▸ WORK INSTRUCTIONS
Look through the data below, and copy each line that carries the word "from".

MATERIAL FOR THIS EXERCISE START

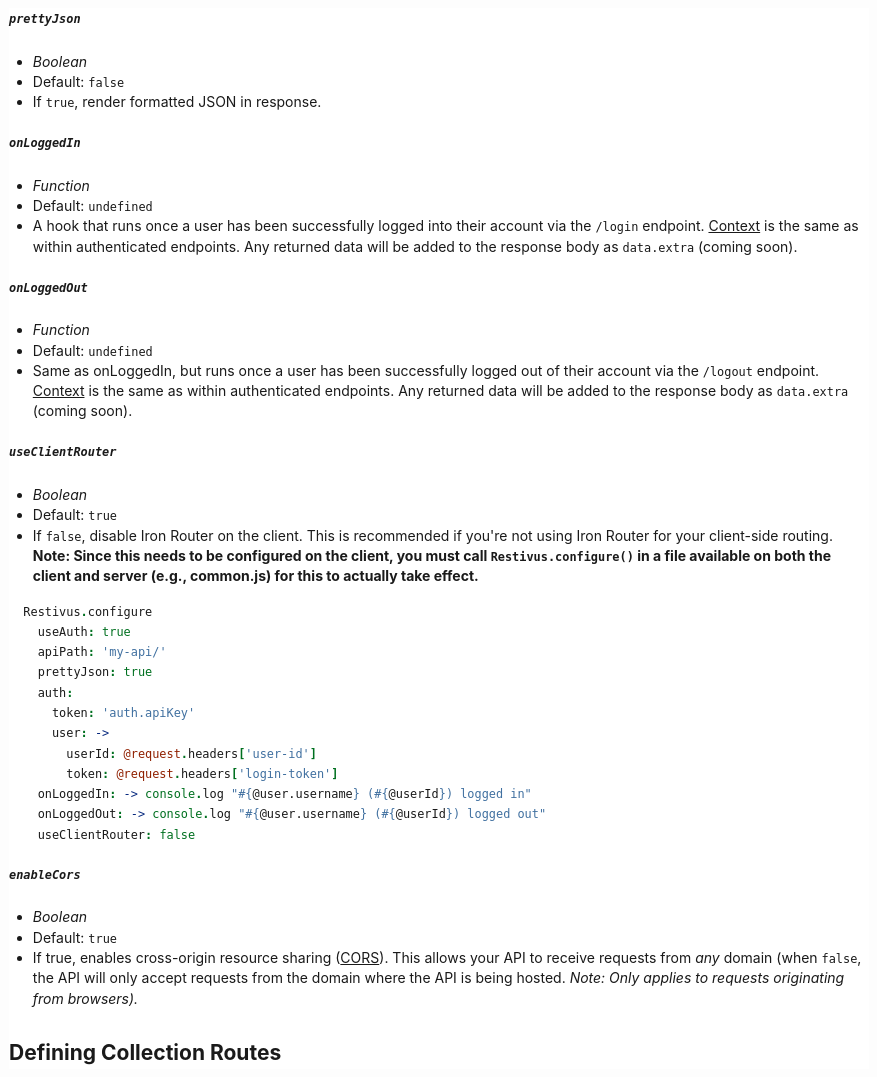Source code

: ##### `prettyJson`
- _Boolean_
- Default: `false`
- If `true`, render formatted JSON in response.

##### `onLoggedIn`
- _Function_
- Default: `undefined`
- A hook that runs once a user has been successfully logged into their account via the `/login`
  endpoint. [Context](#endpoint-context) is the same as within authenticated endpoints. Any
  returned data will be added to the response body as `data.extra` (coming soon).

##### `onLoggedOut`
- _Function_
- Default: `undefined`
- Same as onLoggedIn, but runs once a user has been successfully logged out of their account via
  the `/logout` endpoint. [Context](#endpoint-context) is the same as within authenticated
  endpoints. Any returned data will be added to the response body as `data.extra` (coming soon).

##### `useClientRouter`
- _Boolean_
- Default: `true`
- If `false`, disable Iron Router on the client. This is recommended if you're not using Iron Router
  for your client-side routing. **Note: Since this needs to be configured on the client, you must
  call `Restivus.configure()` in a file available on both the client and server (e.g., common.js)
  for this to actually take effect.**

```coffeescript
  Restivus.configure
    useAuth: true
    apiPath: 'my-api/'
    prettyJson: true
    auth:
      token: 'auth.apiKey'
      user: ->
        userId: @request.headers['user-id']
        token: @request.headers['login-token']
    onLoggedIn: -> console.log "#{@user.username} (#{@userId}) logged in"
    onLoggedOut: -> console.log "#{@user.username} (#{@userId}) logged out"
    useClientRouter: false
```

##### `enableCors`
- _Boolean_
- Default: `true`
- If true, enables cross-origin resource sharing ([CORS]). This allows your API to receive requests 
  from _any_ domain (when `false`, the API will only accept requests from the domain where the API 
  is being hosted. _Note: Only applies to requests originating from browsers)._

## Defining Collection Routes


[restivus-issues]:      https://github.com/kahmali/meteor-restivus/issues                      "Restivus Issues"
[restivus-change-log]:  https://github.com/kahmali/meteor-restivus/blob/master/CHANGELOG.md    "Restivus Change Log"
[reststop2-docs]:       http://github.differential.com/reststop2/                              "RestStop2 Docs"
[reststop2]:            https://github.com/Differential/reststop2                              "RestStop2"
[iron-router]:          https://github.com/EventedMind/iron-router                             "Iron Router"
[node-request]:         http://nodejs.org/api/http.html#http_http_incomingmessage              "Node Request Object Docs"
[node-response]:        http://nodejs.org/api/http.html#http_class_http_serverresponse         "Node Response Object Docs"
[jsend]:                http://labs.omniti.com/labs/jsend                                      "JSend REST API Standard"
[apidoc]:               http://apidocjs.com/                                                   "apiDoc"
[alanning-roles]:       https://github.com/alanning/meteor-roles                               "Meteor Roles Package"
[cors]:                 https://developer.mozilla.org/en-US/docs/Web/HTTP/Access_control_CORS  "Cross Origin Resource Sharing (CORS)"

MATERIAL FOR THIS EXERCISE END

▸ RESPONSE
  from _any_ domain (when `false`, the API will only accept requests from the domain where the API 
  is being hosted. _Note: Only applies to requests originating from browsers)._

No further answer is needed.